United Kingdom

Janire Najera



Janire Najera (b.1981) is a Spanish photojournalist and curator based between Cardiff (Wales), Bilbao (Basque Country) and Santa Fe (New Mexico). She studied Journalism in Madrid and Documentary Photography at the University of Wales, Newport.

Since graduating she has undertaken artistic residencies and exhibited internationally. The Spanish and the Welsh Arts Councils have supported the production of her most recent projects in New Mexico (USA) and Abu Dhabi (United Arab Emirates).
Through her work she hopes to re-think and develop imagery that questions the histories and environments we belong to. Her documentary practice is concerned with highlighting communities that have been displaced through changing social and economic climates.

For the last five years she has curated the multidisciplinary art project Ghosts in Armour, an artistic exploration into the declining of an industry that has shaped parallel cultures across Europe.

She is a member of the Welsh Collective Gwead.


Moving Forward, Looking Back

Moving Forward, Looking Back is a documentary project focused on identity, based on memory and inspired by travel.

I travelled across the states of New Mexico, Colorado, Arizona, Utah, Nevada and California to explore the Spanish cultural legacy still present in the USA. I followed the route of the Old Spanish Trail, tracing the footsteps of trader Antonio Armijo, who in 1829-30 linked the Spanish colonial outposts of New Mexico and California. In an RV from 1984 and with Armijo’s brief diary in hand, I traversed what it became the first recorded roundtrip across the Southwest.
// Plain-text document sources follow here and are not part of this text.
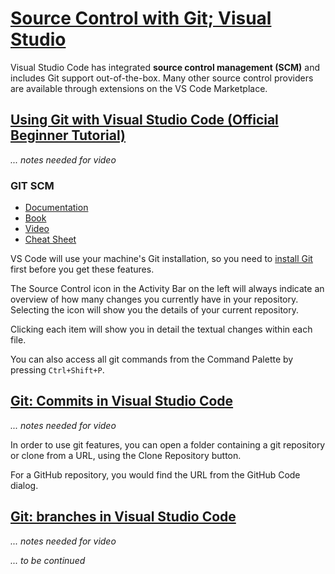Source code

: # [Source Control with Git; Visual Studio](https://code.visualstudio.com/docs/sourcecontrol/overview)


Visual Studio Code has integrated **source control management (SCM)** and includes Git support out-of-the-box. Many other source control providers are available through extensions on the VS Code Marketplace.

## [Using Git with Visual Studio Code (Official Beginner Tutorial)](https://www.youtube.com/watch?v=i_23KUAEtUM)

*... notes needed for video*

### GIT SCM

- [Documentation](https://git-scm.com/documentation)
- [Book](https://git-scm.com/book)
- [Video](https://git-scm.com/video/what-is-git)
- [Cheat Sheet](https://github.github.com/training-kit/downloads/github-git-cheat-sheet.pdf)

VS Code will use your machine's Git installation, so you need to [install Git](https://git-scm.com/download) first before you get these features.

The Source Control icon in the Activity Bar on the left will always indicate an overview of how many changes you currently have in your repository. Selecting the icon will show you the details of your current repository.

Clicking each item will show you in detail the textual changes within each file.

You can also access all git commands from the Command Palette by pressing `Ctrl+Shift+P`.

## [Git: Commits in Visual Studio Code](https://www.youtube.com/watch?v=E6ADS2k8oNQ)

*... notes needed for video*

In order to use git features, you can open a folder containing a git repository or clone from a URL, using the Clone Repository button.

For a GitHub repository, you would find the URL from the GitHub Code dialog.

## [Git: branches in Visual Studio Code](https://www.youtube.com/watch?v=b9LTz6joMf8)

*... notes needed for video*

*... to be continued*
The early pioneers travelled this trail mainly to trade goods. Yet my intentions for this journey were not to exchange blankets and serapes for mules and horses but to engage with Spanish descendants in order to share their stories and reveal the intangible heritage that still evokes Spanish culture in New Mexico and California. I was able to gain a clearer understanding of how the traditions of the first settlers have merged with local cultures and have influenced the creation and identity of today’s pueblos and modern cities.
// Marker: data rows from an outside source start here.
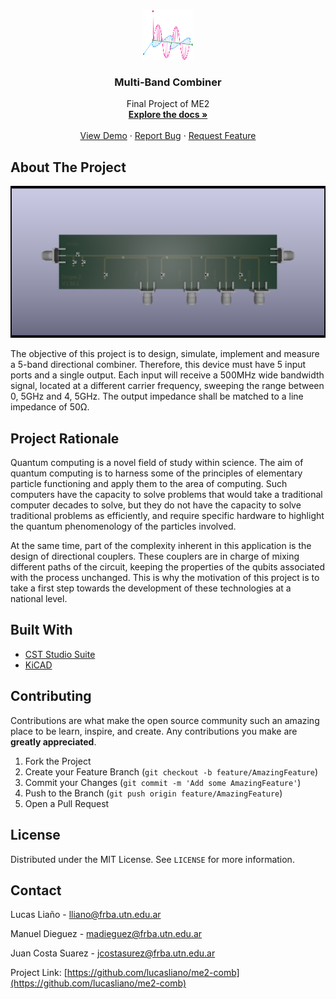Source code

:<!--
*** To avoid retyping too much info. Do a search and replace for the following:
*** me2-comb, Multi-Band Combiner, project_description
-->


<!-- PROJECT LOGO -->
<br />
<p align="center">
  <a href="https://github.com/lucasliano/me2-comb">
    <img src="images/logo.png" alt="Logo" width="80" height="80">
  </a>

  <h3 align="center">Multi-Band Combiner</h3>

  <p align="center">
    Final Project of ME2
    <br />
    <a href="https://github.com/lucasliano/me2-comb"><strong>Explore the docs »</strong></a>
    <br />
    <br />
    <a href="https://github.com/lucasliano/me2-comb">View Demo</a>
    ·
    <a href="https://github.com/lucasliano/me2-comb/issues">Report Bug</a>
    ·
    <a href="https://github.com/lucasliano/me2-comb/issues">Request Feature</a>
  </p>
</p>


<!-- ABOUT THE PROJECT -->
## About The Project

[![Product Name Screen Shot][pcb-3d]](https://example.com)

The objective of this project is to design, simulate, implement and measure a 5-band directional combiner. Therefore, this device must have 5 input ports and a single output. Each input will receive a 500MHz wide bandwidth signal, located at a different carrier frequency, sweeping the range between 0, 5GHz and 4, 5GHz. The output impedance shall be matched to a line impedance of 50Ω.


## Project Rationale
Quantum computing is a novel field of study within science. The aim of quantum computing is to harness some of the principles of elementary particle functioning and apply them to the area of computing. Such computers have the capacity to solve problems that would take a traditional computer decades to solve, but they do not have the capacity to solve traditional problems as efficiently, and require specific hardware to highlight the quantum phenomenology of the particles involved.

At the same time, part of the complexity inherent in this application is the design of directional couplers. These couplers are in charge of mixing different paths of the circuit, keeping the properties of the qubits associated with the process unchanged. This is why the motivation of this project is to take a first step towards the development of these technologies at a national level.


## Built With

* [CST Studio Suite](https://www.3ds.com/es/productos-y-servicios/simulia/productos/cst-studio-suite/)
* [KiCAD](https://www.kicad.org/)


<!-- CONTRIBUTING -->
## Contributing

Contributions are what make the open source community such an amazing place to be learn, inspire, and create. Any contributions you make are **greatly appreciated**.

1. Fork the Project
2. Create your Feature Branch (`git checkout -b feature/AmazingFeature`)
3. Commit your Changes (`git commit -m 'Add some AmazingFeature'`)
4. Push to the Branch (`git push origin feature/AmazingFeature`)
5. Open a Pull Request



<!-- LICENSE -->
## License

Distributed under the MIT License. See `LICENSE` for more information.



<!-- CONTACT -->
## Contact

Lucas Liaño - lliano@frba.utn.edu.ar

Manuel Dieguez - madieguez@frba.utn.edu.ar

Juan Costa Suarez - jcostasurez@frba.utn.edu.ar

Project Link: [https://github.com/lucasliano/me2-comb](https://github.com/lucasliano/me2-comb)





<!-- MARKDOWN LINKS & IMAGES -->
<!-- https://www.markdownguide.org/basic-syntax/#reference-style-links -->
[product-screenshot]: images/screenshot.png
[pcb-screenshot]: images/PCB_3d.png
[pcb-3d]: images/PCB_3d.png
Many more journeys, some of the more metaphorical, have emerged during this trip; the journey across history, before and after the Spanish got to the Americas, the journey of the lives of the people I met during my travels, and also a journey of self-discovery through the perceptions of many people who feel proud of their heritage.


Re-Imagining a Conflict

As an outsider, I have been captivated and intrigued by the powerful mural imagery generated in Northern Ireland over the last few decades.
Through the process of double exposure in camera, I have explored the double dimension that characterises Northern Ireland’s conflict. The photographs merge symbols from the past with the people from the neighbourhoods in which the murals are still displayed; inviting audiences to question the dualities generated by human nature itself or through the influence of the memory in the understanding of the present.
A powerful iconography has emerged to respond to a political situation. These symbols created during or after “The Troubles” are still up in the streets of Belfast and Derry displaying explicit and implicit messages to residents and visitors.


A Guided Tour Through Disaster

Travelling to Chernobyl might not be to everyone’s taste but demand has increased since the Ukrainian government decided to regulate access to the area a few years ago. Each day a small number of daily guided tours occur where people are allowed to enter within the 30 km exclusion zone to witness the desolation of a landscape affected by the nuclear disaster of 1986. Most itineraries include a stop less than 150 meters away from Reactor Number 4, where the accident began, before moving on to visit the city of Pripyat, once home to the workers and their families and now perhaps the most haunting reminder of the effects on humanity when a nuclear disaster strikes.
A trip to Chernobyl is regarded by some as ‘dark tourism’, a term that has been developed though academic studies which have analysed why people travel to areas associated with human tragedy. Why do we feel attracted by places like Chernobyl? For some it might be the historical relevance or the aesthetics of a place slowly shaped by time or reclaimed by nature, whilst for others its simple a chance to explore the unknown or the inaccessible. Other theories defend that this new genre of travel is a consequence of the commercialisation of death within our modern society.